Instructions to follow:
Make an exact copy of every entry.

Dataset records:
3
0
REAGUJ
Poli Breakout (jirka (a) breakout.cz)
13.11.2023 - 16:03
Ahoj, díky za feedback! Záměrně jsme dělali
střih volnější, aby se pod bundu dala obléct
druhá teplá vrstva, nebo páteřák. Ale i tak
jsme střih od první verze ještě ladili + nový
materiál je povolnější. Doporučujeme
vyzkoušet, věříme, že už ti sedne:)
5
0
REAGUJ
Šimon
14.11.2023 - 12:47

Response:
3
0
REAGUJ
Poli Breakout (jirka (a) breakout.cz)
13.11.2023 - 16:03
Ahoj, díky za feedback! Záměrně jsme dělali
střih volnější, aby se pod bundu dala obléct
druhá teplá vrstva, nebo páteřák. Ale i tak
jsme střih od první verze ještě ladili + nový
materiál je povolnější. Doporučujeme
vyzkoušet, věříme, že už ti sedne:)
5
0
REAGUJ
Šimon
14.11.2023 - 12:47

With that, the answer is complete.